Provided material:
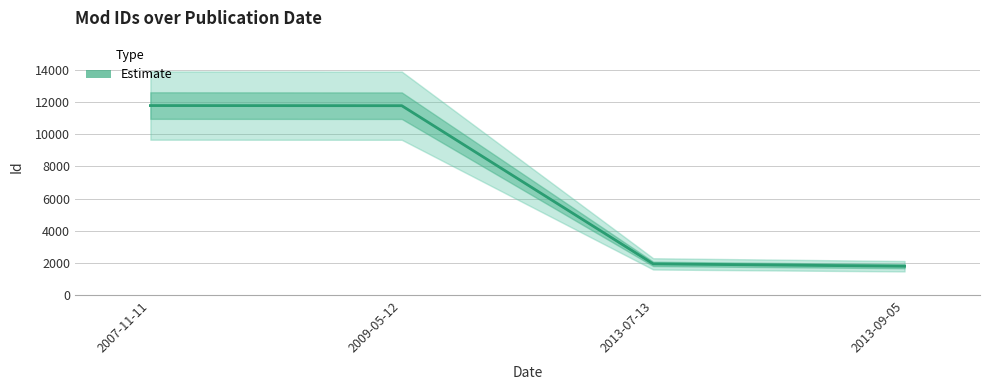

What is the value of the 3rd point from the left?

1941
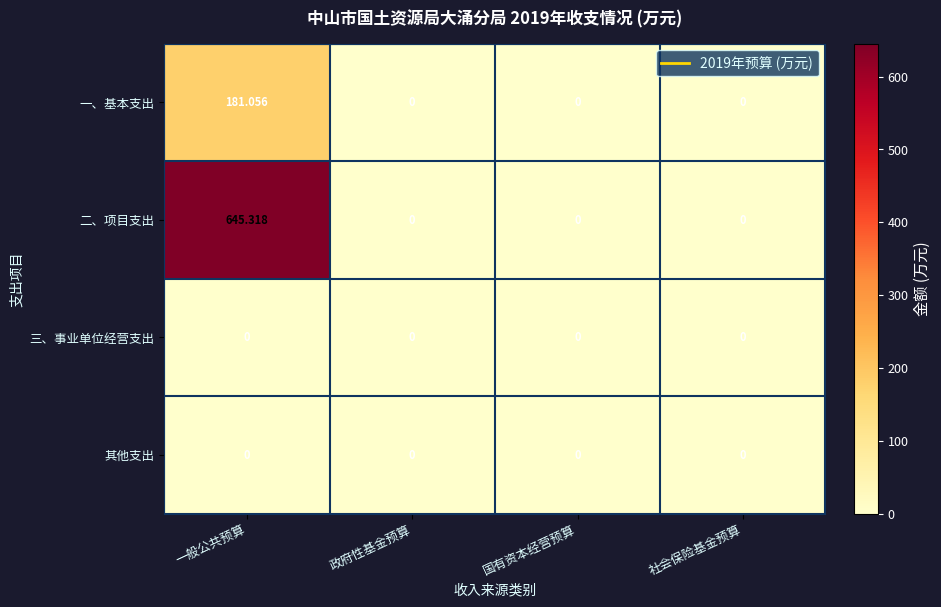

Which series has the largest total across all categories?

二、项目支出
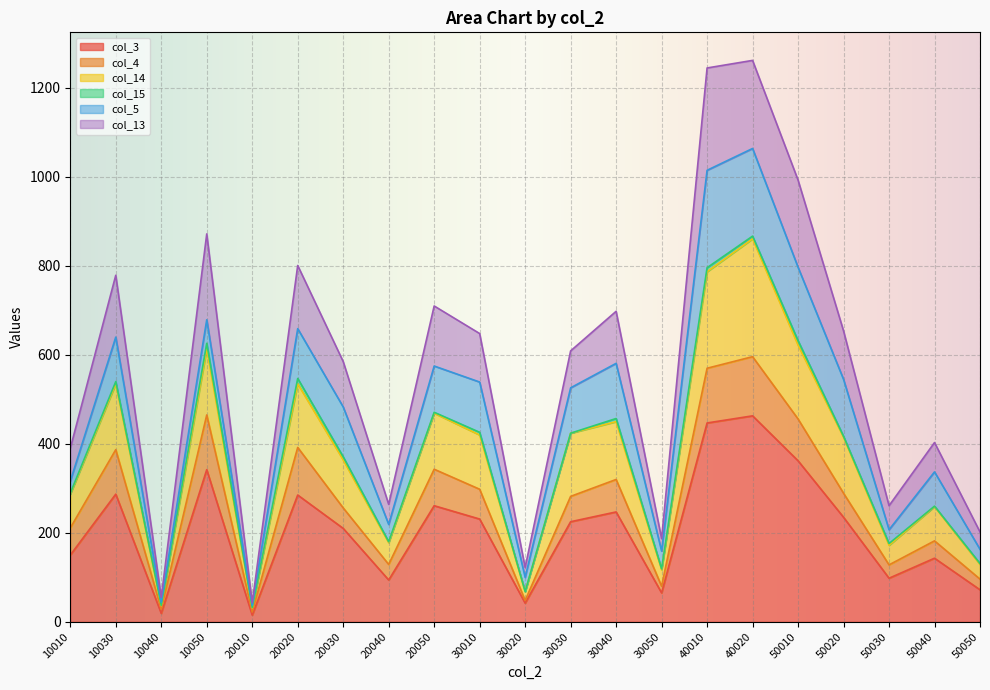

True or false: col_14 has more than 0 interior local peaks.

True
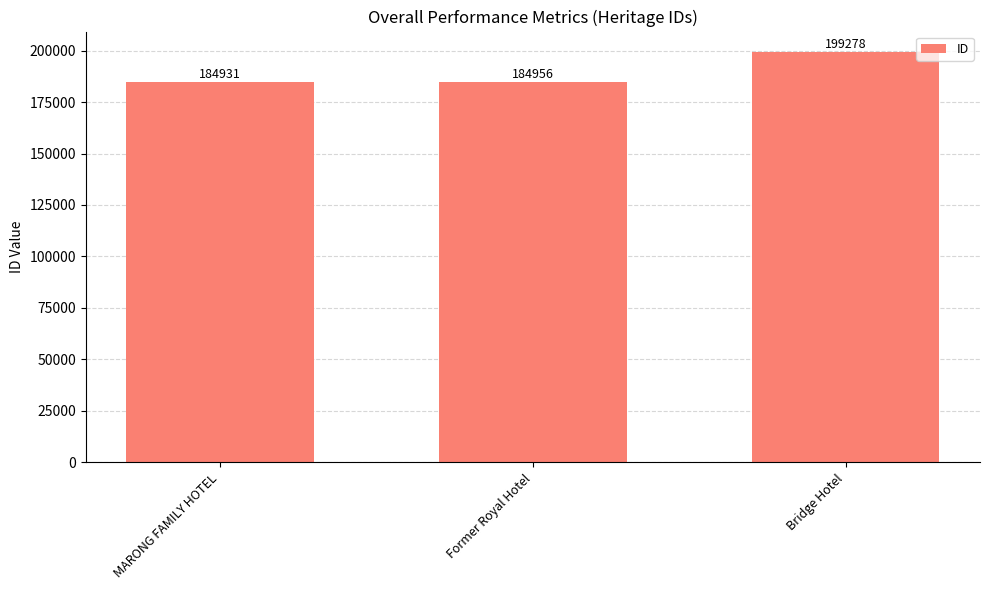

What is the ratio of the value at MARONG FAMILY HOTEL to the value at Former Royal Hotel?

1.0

Description of the task: Rewrite the records above without the pictures, changing every "value" to "number" and keeping everything else as it is.

Written response:
What is the number of the 3rd point from the left?

1941

Which series has the largest total across all categories?

二、项目支出

True or false: col_14 has more than 0 interior local peaks.

True

What is the ratio of the number at MARONG FAMILY HOTEL to the number at Former Royal Hotel?

1.0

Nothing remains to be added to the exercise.